SOAR platforms increase efficiency in threat control by accelerating the processing of indicators of compromise - IOC, accessing multiple reference databases and querying different intelligence tools for different types of risks and threats.

This enables SOC analysts to more accurately and efficiently analyze, verify, triage, and respond. This SOAR use case saves analysts significant time by quickly enriching large volumes of IPs, URLs and hashes to check for risk - without compromising the depth of investigation required.

5. Threat control

In addition to serving as a knowledge base using IOCs as a reference, SOAR platforms effectively serve as a form of proactive threat control.

Threat hunting" is a crucial task for SOC analysts - but time-consuming, given the ever-increasing scope of risks. SOAR helps with agility and scale by adding data sets for continuous analysis.

In addition, SOAR assists in scoping the search for threats, investigating malware or suspicious domains and incorporating human-in-the-loop decisions at strategic points.

6. Incident response

Automating incident prevention and response processes aims to target actions against current threats to avoid later costs and higher impact losses.

The use of SOAR in SOC handles prevention and response for various security threats such as phishing, malware, denial of service, web defacement, ransomware and others.

Automated responses take numerous forms, depending on the nature of the threat, including the following:

  • Automatically add indicators to IOC lists;
  • Malicious indicators for auto-blocking;
  • Indicators of automatic quarantine or compromised endpoints;
  • Automatically generated tickets;
  • Automatically block a suspicious email or IP address;
  • Automatic deletion of suspicious e-mails from other mailboxes;
  • Automatic termination of user accounts;
  • Automatically trigger an anti-virus scan or security compliance check; and
  • Automatically alert specific analysts, employees, suppliers, partners or customers.

Among the benefits of SOAR is the coordination of threat intelligence across vast security topologies, freeing up technical staff to focus on more relevant threats and supporting the entire threat intelligence lifecycle.
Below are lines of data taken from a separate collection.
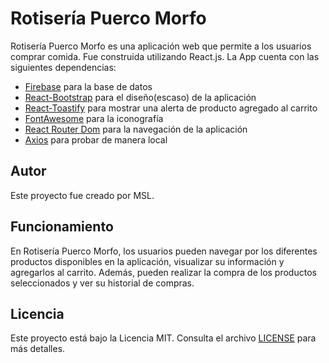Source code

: # Rotisería Puerco Morfo

Rotisería Puerco Morfo es una aplicación web que permite a los usuarios comprar comida. Fue construida utilizando React.js. La App cuenta con las siguientes dependencias:

- [Firebase](https://firebase.google.com/) para la base de datos
- [React-Bootstrap](https://react-bootstrap.github.io/) para el diseño(escaso) de la aplicación
- [React-Toastify](https://github.com/fkhadra/react-toastify) para mostrar una alerta de producto agregado al carrito
- [FontAwesome](https://fontawesome.com/) para la iconografía
- [React Router Dom](https://reactrouter.com/) para la navegación de la aplicación
- [Axios](https://github.com/axios/axios) para probar de manera local

## Autor

Este proyecto fue creado por MSL.

## Funcionamiento

En Rotisería Puerco Morfo, los usuarios pueden navegar por los diferentes productos disponibles en la aplicación, visualizar su información y agregarlos al carrito. Además, pueden realizar la compra de los productos seleccionados y ver su historial de compras.


## Licencia

Este proyecto está bajo la Licencia MIT. Consulta el archivo [LICENSE](https://github.com/tu-usuario/tu-repositorio/blob/main/LICENSE) para más detalles.
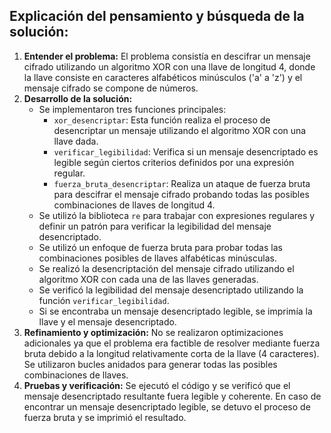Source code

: ## Explicación del pensamiento y búsqueda de la solución:

1. **Entender el problema:** El problema consistía en descifrar un mensaje cifrado utilizando un algoritmo XOR con una llave de longitud 4, donde la llave consiste en caracteres alfabéticos minúsculos ('a' a 'z') y el mensaje cifrado se compone de números.
2. **Desarrollo de la solución:**
   - Se implementaron tres funciones principales:
     - `xor_desencriptar`: Esta función realiza el proceso de desencriptar un mensaje utilizando el algoritmo XOR con una llave dada.
     - `verificar_legibilidad`: Verifica si un mensaje desencriptado es legible según ciertos criterios definidos por una expresión regular.
     - `fuerza_bruta_desencriptar`: Realiza un ataque de fuerza bruta para descifrar el mensaje cifrado probando todas las posibles combinaciones de llaves de longitud 4.
   - Se utilizó la biblioteca `re` para trabajar con expresiones regulares y definir un patrón para verificar la legibilidad del mensaje desencriptado.
   - Se utilizó un enfoque de fuerza bruta para probar todas las combinaciones posibles de llaves alfabéticas minúsculas.
   - Se realizó la desencriptación del mensaje cifrado utilizando el algoritmo XOR con cada una de las llaves generadas.
   - Se verificó la legibilidad del mensaje desencriptado utilizando la función `verificar_legibilidad`.
   - Si se encontraba un mensaje desencriptado legible, se imprimía la llave y el mensaje desencriptado.
3. **Refinamiento y optimización:** No se realizaron optimizaciones adicionales ya que el problema era factible de resolver mediante fuerza bruta debido a la longitud relativamente corta de la llave (4 caracteres). Se utilizaron bucles anidados para generar todas las posibles combinaciones de llaves.
4. **Pruebas y verificación:** Se ejecutó el código y se verificó que el mensaje desencriptado resultante fuera legible y coherente. En caso de encontrar un mensaje desencriptado legible, se detuvo el proceso de fuerza bruta y se imprimió el resultado.
 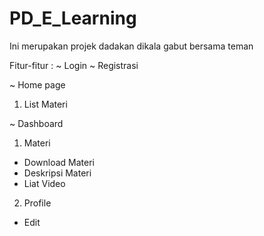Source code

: # PD_E_Learning
Ini merupakan projek dadakan dikala gabut bersama teman

Fitur-fitur :
~ Login
~ Registrasi

~ Home page
1. List Materi

~ Dashboard
1. Materi 
+ Download Materi
+ Deskripsi Materi
+ Liat Video 
2. Profile
+ Edit
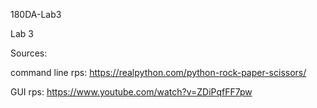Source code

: 180DA-Lab3

Lab 3

Sources:

command line rps: https://realpython.com/python-rock-paper-scissors/

GUI rps: https://www.youtube.com/watch?v=ZDiPqfFF7pw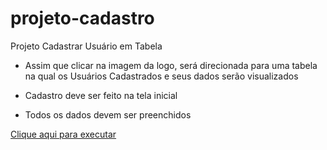 # projeto-cadastro
 Projeto Cadastrar Usuário em Tabela 

 - Assim que clicar na imagem da logo, será direcionada para uma tabela na qual os Usuários Cadastrados e seus dados serão visualizados

 - Cadastro deve ser feito na tela inicial
 - Todos os dados devem ser preenchidos

 <a href="indexc.html" target = "_blank">Clique aqui para executar</a>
From detection, triage, response and containment, SOAR in the SOC is key to achieving greater oversight, context and response.

SOAR is useful not only for automating security processes, but also for optimising them; not only does it improve the analyst experience, but also the SOC team's ability to communicate with the organisation.

With proper implementation, in addition to cultural and industry considerations, implementing SOAR use cases can strengthen the foundation of a company's security posture.